From Colton the Price River continues southeastward, receiving Beaver Creek from the right and then Kyune Creek from the left (at Kyune). Below Kyune, the river enters Price Canyon and drops back into Carbon County alongside U.S. Route 6. The canyon of the Price River is a physiographic break between the Wasatch Plateau and the Book Cliffs. Next, from the left the Price River receives Willow Creek at Castle Gate. Willow Creek is the largest tributary in the Book Cliffs area with a watershed of 81 sqmi. After leaving Price Canyon at Heiner, the Price River enters the city of Helper, and then Price. From Price, the river continues southeast along the northeastern edge of the San Rafael Swell to the ghost town of Woodside, at which point it proceeds east into canyonlands, joining the Green River in Gray Canyon, about 20 mi north of Green River, Utah.

The Scofield Reservoir was formed by the construction of the Scofield Dam in 1946. Scofield Reservoir is fed by Pondtown Creek, Mud Creek, and Fish Creek, the primary tributary to the reservoir. There are plans to build a second dam on the river, upstream from the Scofield Reservoir, called the Gooseberry Narrows Dam near the confluence of Gooseberry Creek with Fish Creek. The proposal has met with opposition out of concern for environmental impacts on trout fisheries in the Price River headwaters and the planned diversion of the water impounded by the dam out of the Colorado River basin to supplement the irrigation systems of the Sanpete Valley. As a result of the planned dam the Price River was included on the American Rivers list of the top ten endangered rivers in the United States in 2005.

Just downstream of the town of Price, a partnership of the Carbon Canal Company (CCC), The Nature Conservancy (TNC), and the Utah Division of Wildlife Resources (UDWR), is expanding the Olsen Reservoir so that it can capture high spring Price River flows at the end of the Carbon Canal and store it, for agricultural use and to recharge the river in dry seasons and drought years.

Tributaries downstream of Price are largely ephemeral. The largest is Grassy Trail Creek which exits the Book Cliffs at East Carbon, Carbon County, and joins the Price River south of Cedar, Emery County.

• DATA EXTRACTS:
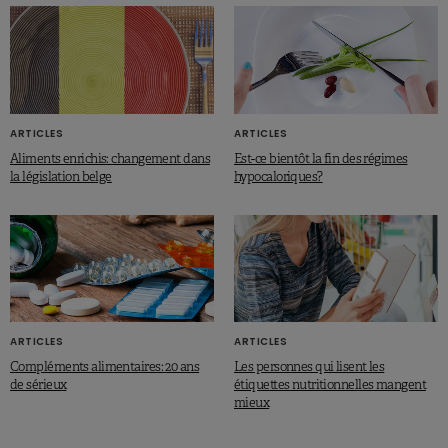
ARTICLES
ARTICLES
Aliments enrichis: changement dans
Est-ce bientôt la fin des régimes
la législation belge
hypocaloriques?
ARTICLES
ARTICLES
Compléments alimentaires: 20 ans
Les personnes qui lisent les
de sérieux
étiquettes nutritionnelles mangent
mieux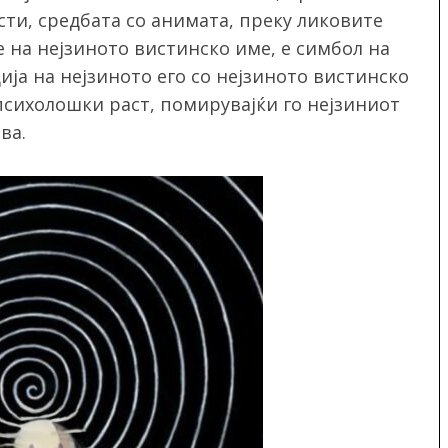
сти, средбата со анимата, преку ликовите
е на нејзиното вистинско име, е симбол на
ја на нејзиното его со нејзиното вистинско
т психолошки раст, помирувајќи го нејзиниот
ва.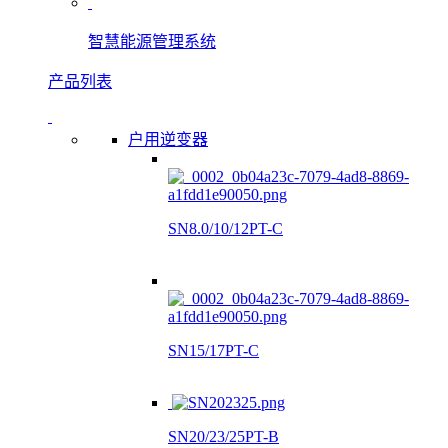
智慧能源管理系统
产品列表
户用逆变器
SN8.0/10/12PT-C
SN15/17PT-C
SN20/23/25PT-B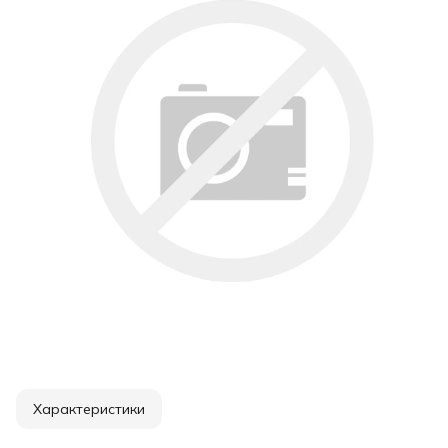
Характеристики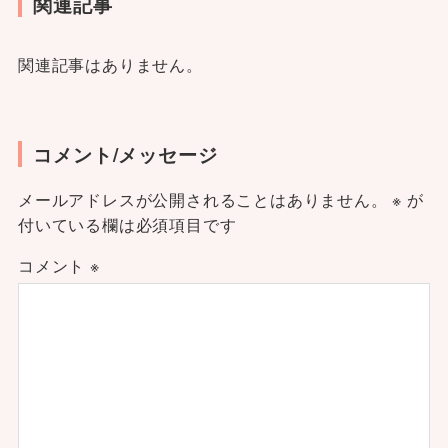
関連記事
関連記事はありません。
コメント/メッセージ
メールアドレスが公開されることはありません。
※
が
付いている欄は必須項目です
コメント
※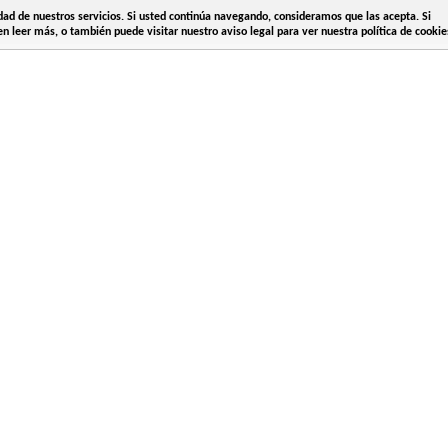
idad de nuestros servicios. Si usted continúa navegando, consideramos que las acepta. Si
n leer más, o también puede visitar nuestro aviso legal para ver nuestra política de cookie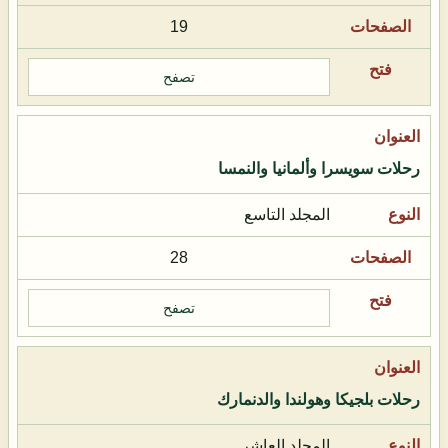
19
تصفح
رحلات سويسرا وألمانيا والنمسا
المجلد التاسع
28
تصفح
رحلات بلجيكا وهولندا والدنمارك
المجلد العاشر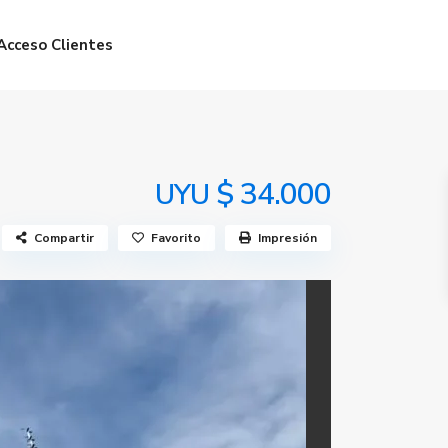
Acceso Clientes
$ 34.000
UYU
Compartir
Favorito
Impresión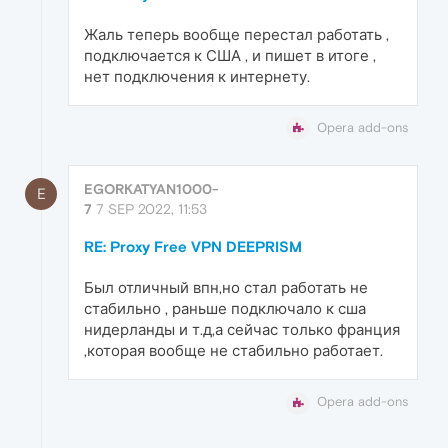
Жаль теперь вообще перестал работать ,
подключается к США , и пишет в итоге ,
нет подключения к интернету.
Opera add-ons
EGORKATYAN1000-
E
7
7 SEP 2022, 11:53
RE: Proxy Free VPN DEEPRISM
Был отличный впн,но стал работать не
стабильно , раньше подключало к сша
нидерланды и т.д,а сейчас только франция
,которая вообще не стабильно работает.
Opera add-ons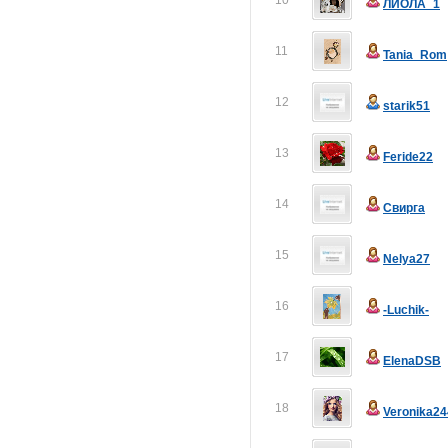
10
ЛИОЛА_1
11
Tania_Rom
12
starik51
13
Feride22
14
Свирга
15
Nelya27
16
-Luchik-
17
ElenaDSB
18
Veronika24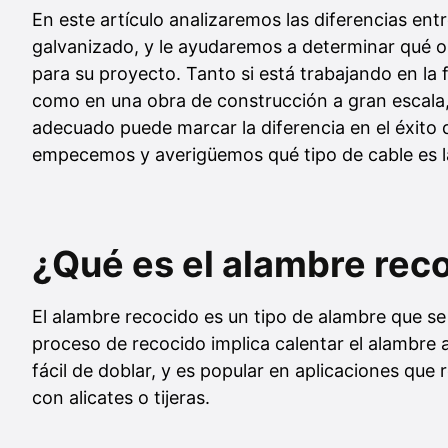
En este artículo analizaremos las diferencias entr
galvanizado, y le ayudaremos a determinar qué 
para su proyecto. Tanto si está trabajando en la 
como en una obra de construcción a gran escala, 
adecuado puede marcar la diferencia en el éxito 
empecemos y averigüemos qué tipo de cable es l
¿Qué es el alambre rec
El alambre recocido es un tipo de alambre que se 
proceso de recocido implica calentar el alambre a
fácil de doblar, y es popular en aplicaciones que
con alicates o tijeras.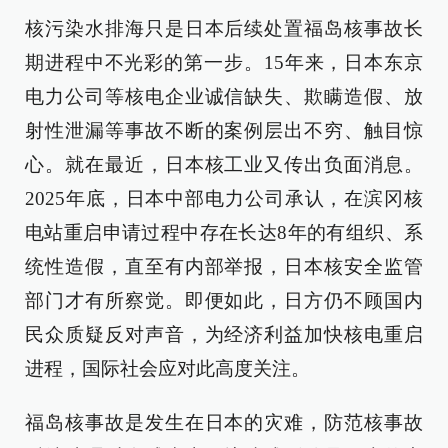
核污染水排海只是日本后续处置福岛核事故长
期进程中不光彩的第一步。15年来，日本东京
电力公司等核电企业诚信缺失、欺瞒造假、放
射性泄漏等事故不断的案例层出不穷、触目惊
心。就在最近，日本核工业又传出负面消息。
2025年底，日本中部电力公司承认，在滨冈核
电站重启申请过程中存在长达8年的有组织、系
统性造假，直至有内部举报，日本核安全监管
部门才有所察觉。即便如此，日方仍不顾国内
民众质疑反对声音，为经济利益加快核电重启
进程，国际社会应对此高度关注。
福岛核事故是发生在日本的灾难，防范核事故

• WORK INSTRUCTIONS:
A - Condense the paragraph in the Price River text that begins "The Scofield Reservoir was formed" into a short bulleted list that keeps its main facts.
B - Carry the Price River text forward with a further paragraph that begins after its last sentence.

• RESPONSES TO THE EXERCISE:
A -
- Scofield Dam, built in 1946, created Scofield Reservoir.
- The reservoir is fed by Pondtown Creek, Mud Creek, and Fish Creek, which is its primary tributary.
- A second dam, the Gooseberry Narrows Dam, is planned upstream near where Gooseberry Creek meets Fish Creek.
- Opponents worry about harm to trout fisheries in the Price River headwaters. They also object to diverting the impounded water out of the Colorado River basin to irrigate the Sanpete Valley.
- Because of the planned dam, American Rivers placed the Price River on its 2005 list of the ten most endangered rivers in the United States.

B -
==Ecology==
The headwaters of the Price River harbor Colorado River cutthroat trout ((Oncorhynchus clarki pleuriticus). Distribution and abundance of this cutthroat trout subspecies are now limited to small populations in less than 1% of its historic range in the upper tributaries of the Colorado River watershed. The chief vulnerability of Colorado River cutthroat trout is hybridization with non-native rainbow trout and competitive replacement by non-native brown trout (Salmo trutta) and brook trout (Salvelinus fontinalis).

The federally endangered Colorado pikeminnow (Ptychocheilus lucius) is extant in the lower 143 km of the Price River. Three other imperiled fishes of the upper Colorado River basin, whose habitat is high desert streams, are the roundtail chub (Gila robusta), the flannelmouth sucker (Catostomus latipinnis), and the bluehead sucker (Catostomus discobolus). All three inhabit or inhabited the lower Price River until the roundtail chub was likely extirpated from the Price River due to low flows in 1977 and 1993, a localized rotenone detoxification problem in 1977, and/or multiple other pollution-caused fish kills.

==Recreation==
The Price is a small, shallow river and is normally unnavigable. However, during high springtime flows, the 23.5 mi below the Scofield Dam to Castle Gate contain Class I to V whitewater. The river has become increasingly popular with canoeists and kayakers.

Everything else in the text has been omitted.